→ **TASK INSTRUCTIONS**:
Please transcribe the data exactly as shown, skipping the images.

(Data extracted from a collection)
================================

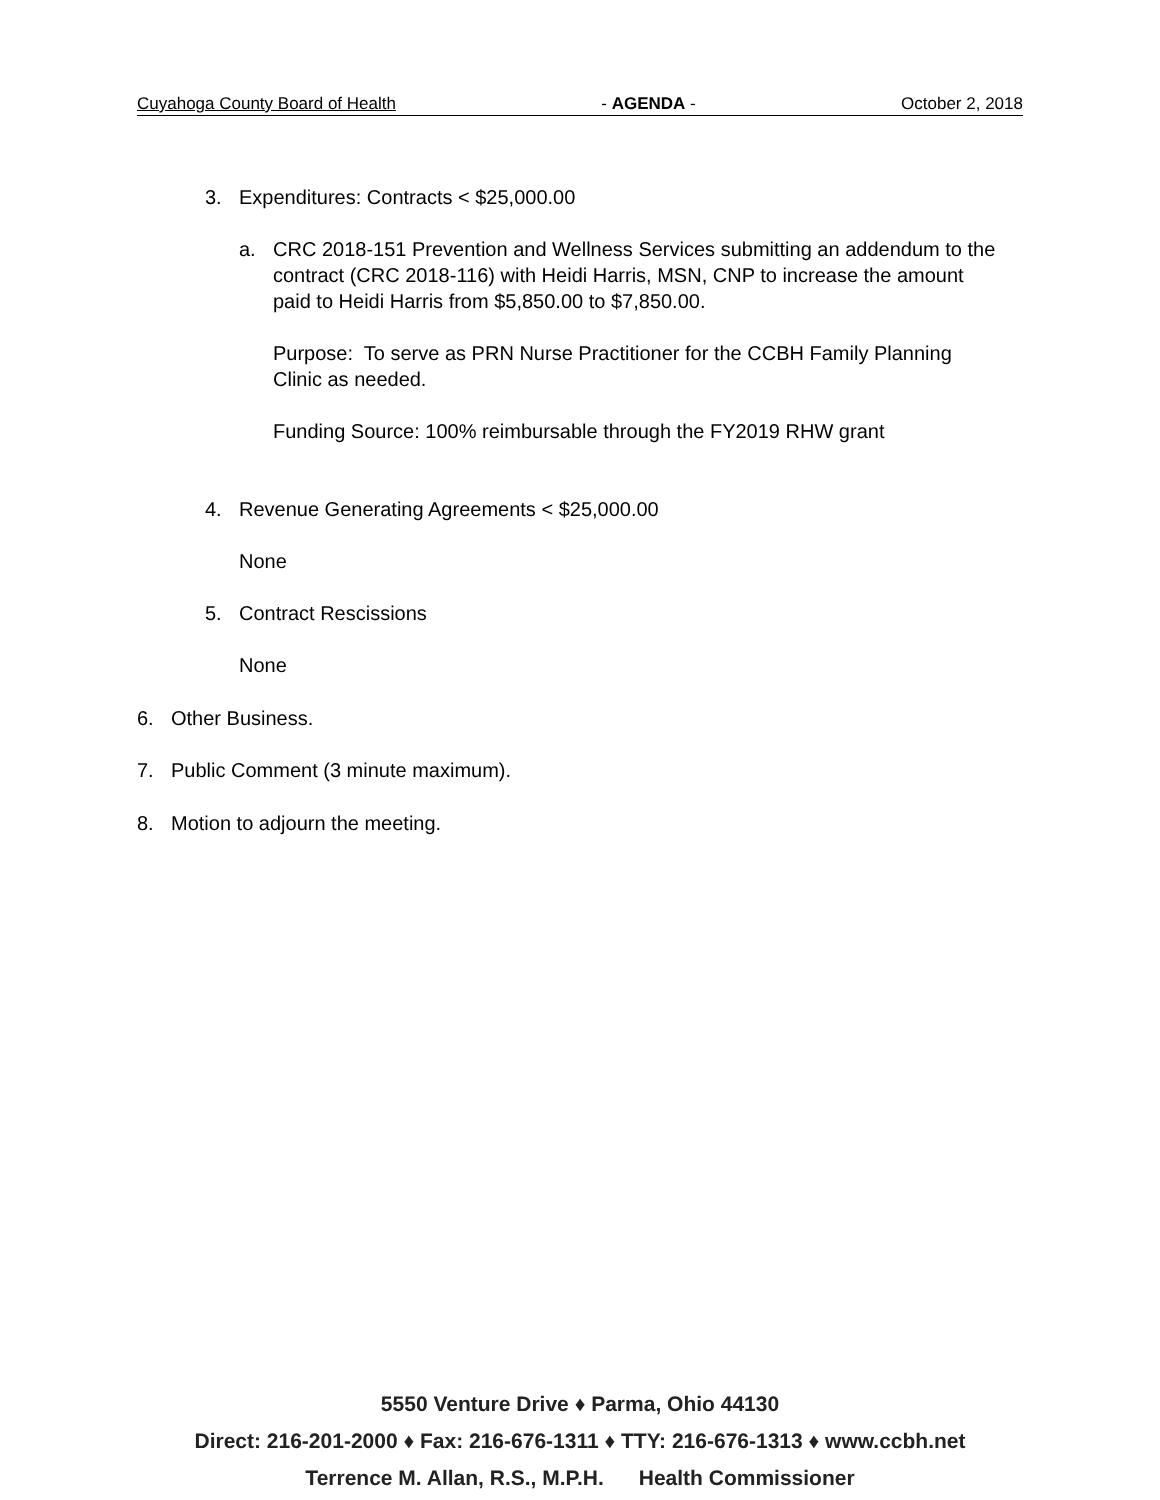Cuyahoga County Board of Health - AGENDA - October 2, 2018
3. Expenditures: Contracts < $25,000.00
a. CRC 2018-151 Prevention and Wellness Services submitting an addendum to the contract (CRC 2018-116) with Heidi Harris, MSN, CNP to increase the amount paid to Heidi Harris from $5,850.00 to $7,850.00.
Purpose: To serve as PRN Nurse Practitioner for the CCBH Family Planning Clinic as needed.
Funding Source: 100% reimbursable through the FY2019 RHW grant
4. Revenue Generating Agreements < $25,000.00
None
5. Contract Rescissions
None
6. Other Business.
7. Public Comment (3 minute maximum).
8. Motion to adjourn the meeting.
5550 Venture Drive ♦ Parma, Ohio 44130
Direct: 216-201-2000 ♦ Fax: 216-676-1311 ♦ TTY: 216-676-1313 ♦ www.ccbh.net
Terrence M. Allan, R.S., M.P.H. Health Commissioner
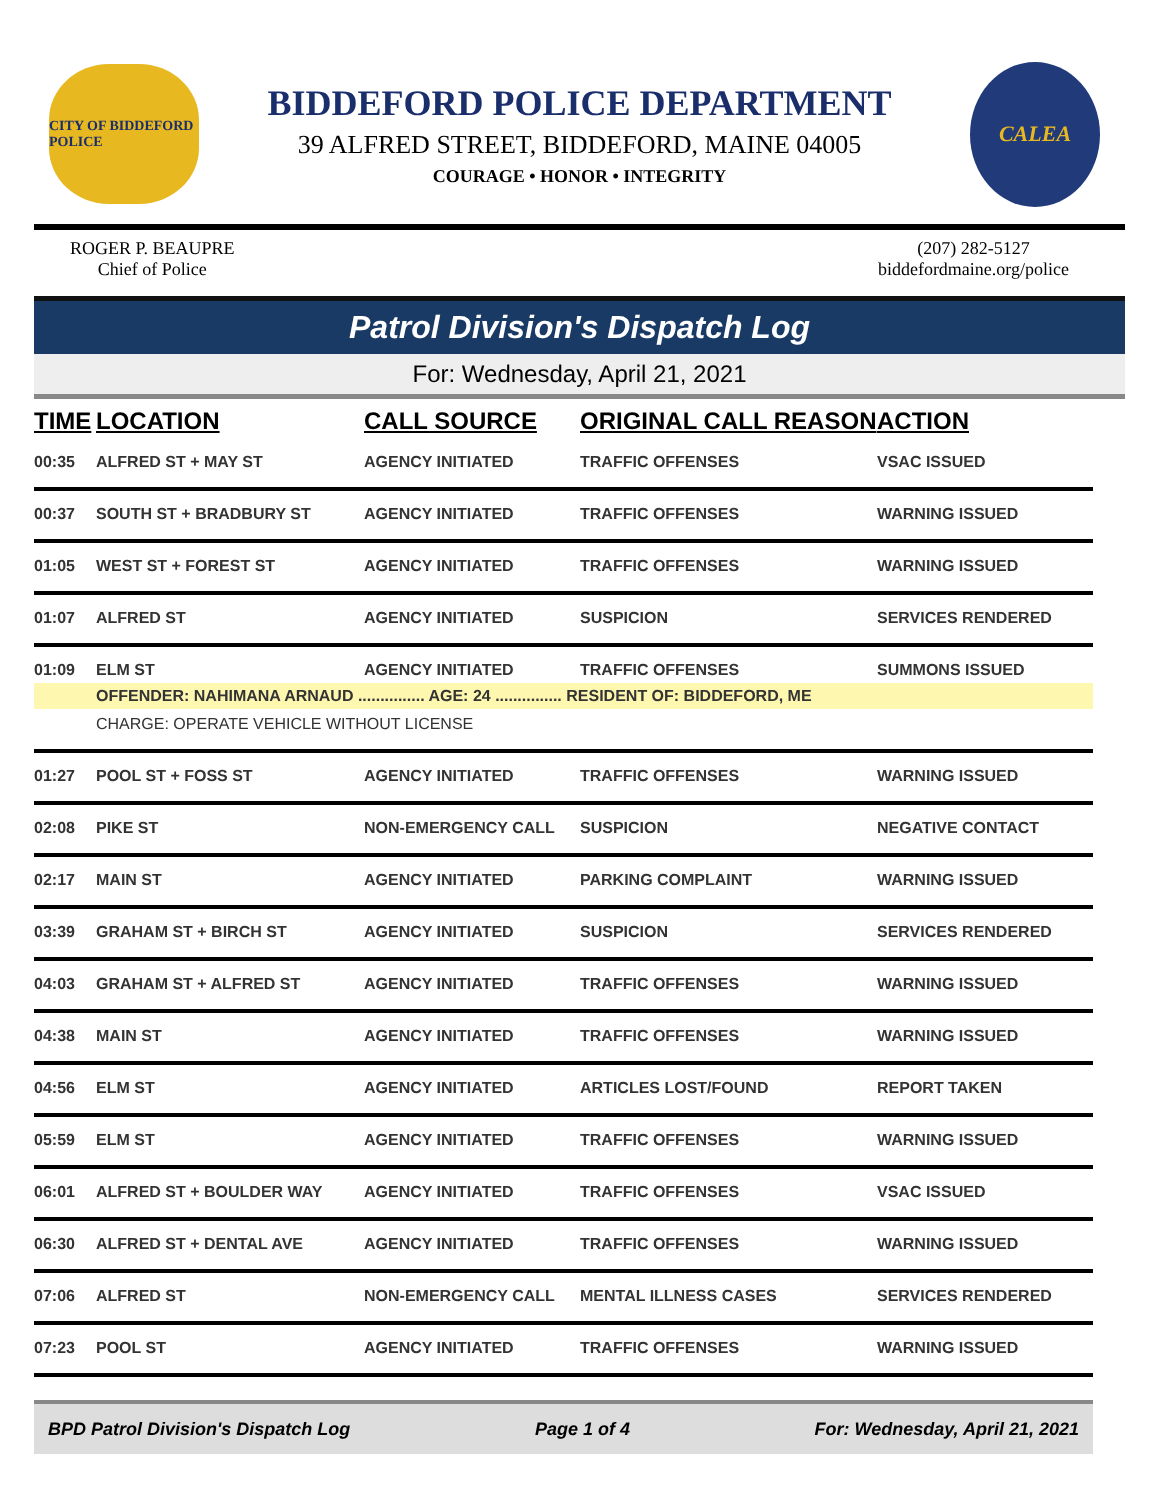CITY OF BIDDEFORD POLICE
BIDDEFORD POLICE DEPARTMENT
39 ALFRED STREET, BIDDEFORD, MAINE 04005
COURAGE • HONOR • INTEGRITY
CALEA
ROGER P. BEAUPRE
Chief of Police
(207) 282-5127
biddefordmaine.org/police
Patrol Division's Dispatch Log
For: Wednesday, April 21, 2021
| TIME | LOCATION | CALL SOURCE | ORIGINAL CALL REASON | ACTION |
| --- | --- | --- | --- | --- |
| 00:35 | ALFRED ST + MAY ST | AGENCY INITIATED | TRAFFIC OFFENSES | VSAC ISSUED |
| 00:37 | SOUTH ST + BRADBURY ST | AGENCY INITIATED | TRAFFIC OFFENSES | WARNING ISSUED |
| 01:05 | WEST ST + FOREST ST | AGENCY INITIATED | TRAFFIC OFFENSES | WARNING ISSUED |
| 01:07 | ALFRED ST | AGENCY INITIATED | SUSPICION | SERVICES RENDERED |
| 01:09 | ELM ST | AGENCY INITIATED | TRAFFIC OFFENSES | SUMMONS ISSUED |
| | OFFENDER: NAHIMANA ARNAUD ............... AGE: 24 ............... RESIDENT OF: BIDDEFORD, ME | | | |
| | CHARGE: OPERATE VEHICLE WITHOUT LICENSE | | | |
| 01:27 | POOL ST + FOSS ST | AGENCY INITIATED | TRAFFIC OFFENSES | WARNING ISSUED |
| 02:08 | PIKE ST | NON-EMERGENCY CALL | SUSPICION | NEGATIVE CONTACT |
| 02:17 | MAIN ST | AGENCY INITIATED | PARKING COMPLAINT | WARNING ISSUED |
| 03:39 | GRAHAM ST + BIRCH ST | AGENCY INITIATED | SUSPICION | SERVICES RENDERED |
| 04:03 | GRAHAM ST + ALFRED ST | AGENCY INITIATED | TRAFFIC OFFENSES | WARNING ISSUED |
| 04:38 | MAIN ST | AGENCY INITIATED | TRAFFIC OFFENSES | WARNING ISSUED |
| 04:56 | ELM ST | AGENCY INITIATED | ARTICLES LOST/FOUND | REPORT TAKEN |
| 05:59 | ELM ST | AGENCY INITIATED | TRAFFIC OFFENSES | WARNING ISSUED |
| 06:01 | ALFRED ST + BOULDER WAY | AGENCY INITIATED | TRAFFIC OFFENSES | VSAC ISSUED |
| 06:30 | ALFRED ST + DENTAL AVE | AGENCY INITIATED | TRAFFIC OFFENSES | WARNING ISSUED |
| 07:06 | ALFRED ST | NON-EMERGENCY CALL | MENTAL ILLNESS CASES | SERVICES RENDERED |
| 07:23 | POOL ST | AGENCY INITIATED | TRAFFIC OFFENSES | WARNING ISSUED |
BPD Patrol Division's Dispatch Log Page 1 of 4 For: Wednesday, April 21, 2021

================================

→ **OUTPUT FOR THIS TASK**:
Cuyahoga County Board of Health - AGENDA - October 2, 2018
3. Expenditures: Contracts < $25,000.00
a. CRC 2018-151 Prevention and Wellness Services submitting an addendum to the contract (CRC 2018-116) with Heidi Harris, MSN, CNP to increase the amount paid to Heidi Harris from $5,850.00 to $7,850.00.
Purpose: To serve as PRN Nurse Practitioner for the CCBH Family Planning Clinic as needed.
Funding Source: 100% reimbursable through the FY2019 RHW grant
4. Revenue Generating Agreements < $25,000.00
None
5. Contract Rescissions
None
6. Other Business.
7. Public Comment (3 minute maximum).
8. Motion to adjourn the meeting.
5550 Venture Drive ♦ Parma, Ohio 44130
Direct: 216-201-2000 ♦ Fax: 216-676-1311 ♦ TTY: 216-676-1313 ♦ www.ccbh.net
Terrence M. Allan, R.S., M.P.H. Health Commissioner
CITY OF BIDDEFORD POLICE
BIDDEFORD POLICE DEPARTMENT
39 ALFRED STREET, BIDDEFORD, MAINE 04005
COURAGE • HONOR • INTEGRITY
CALEA
ROGER P. BEAUPRE
Chief of Police
(207) 282-5127
biddefordmaine.org/police
Patrol Division's Dispatch Log
For: Wednesday, April 21, 2021
| TIME | LOCATION | CALL SOURCE | ORIGINAL CALL REASON | ACTION |
| --- | --- | --- | --- | --- |
| 00:35 | ALFRED ST + MAY ST | AGENCY INITIATED | TRAFFIC OFFENSES | VSAC ISSUED |
| 00:37 | SOUTH ST + BRADBURY ST | AGENCY INITIATED | TRAFFIC OFFENSES | WARNING ISSUED |
| 01:05 | WEST ST + FOREST ST | AGENCY INITIATED | TRAFFIC OFFENSES | WARNING ISSUED |
| 01:07 | ALFRED ST | AGENCY INITIATED | SUSPICION | SERVICES RENDERED |
| 01:09 | ELM ST | AGENCY INITIATED | TRAFFIC OFFENSES | SUMMONS ISSUED |
| | OFFENDER: NAHIMANA ARNAUD ............... AGE: 24 ............... RESIDENT OF: BIDDEFORD, ME | | | |
| | CHARGE: OPERATE VEHICLE WITHOUT LICENSE | | | |
| 01:27 | POOL ST + FOSS ST | AGENCY INITIATED | TRAFFIC OFFENSES | WARNING ISSUED |
| 02:08 | PIKE ST | NON-EMERGENCY CALL | SUSPICION | NEGATIVE CONTACT |
| 02:17 | MAIN ST | AGENCY INITIATED | PARKING COMPLAINT | WARNING ISSUED |
| 03:39 | GRAHAM ST + BIRCH ST | AGENCY INITIATED | SUSPICION | SERVICES RENDERED |
| 04:03 | GRAHAM ST + ALFRED ST | AGENCY INITIATED | TRAFFIC OFFENSES | WARNING ISSUED |
| 04:38 | MAIN ST | AGENCY INITIATED | TRAFFIC OFFENSES | WARNING ISSUED |
| 04:56 | ELM ST | AGENCY INITIATED | ARTICLES LOST/FOUND | REPORT TAKEN |
| 05:59 | ELM ST | AGENCY INITIATED | TRAFFIC OFFENSES | WARNING ISSUED |
| 06:01 | ALFRED ST + BOULDER WAY | AGENCY INITIATED | TRAFFIC OFFENSES | VSAC ISSUED |
| 06:30 | ALFRED ST + DENTAL AVE | AGENCY INITIATED | TRAFFIC OFFENSES | WARNING ISSUED |
| 07:06 | ALFRED ST | NON-EMERGENCY CALL | MENTAL ILLNESS CASES | SERVICES RENDERED |
| 07:23 | POOL ST | AGENCY INITIATED | TRAFFIC OFFENSES | WARNING ISSUED |
BPD Patrol Division's Dispatch Log Page 1 of 4 For: Wednesday, April 21, 2021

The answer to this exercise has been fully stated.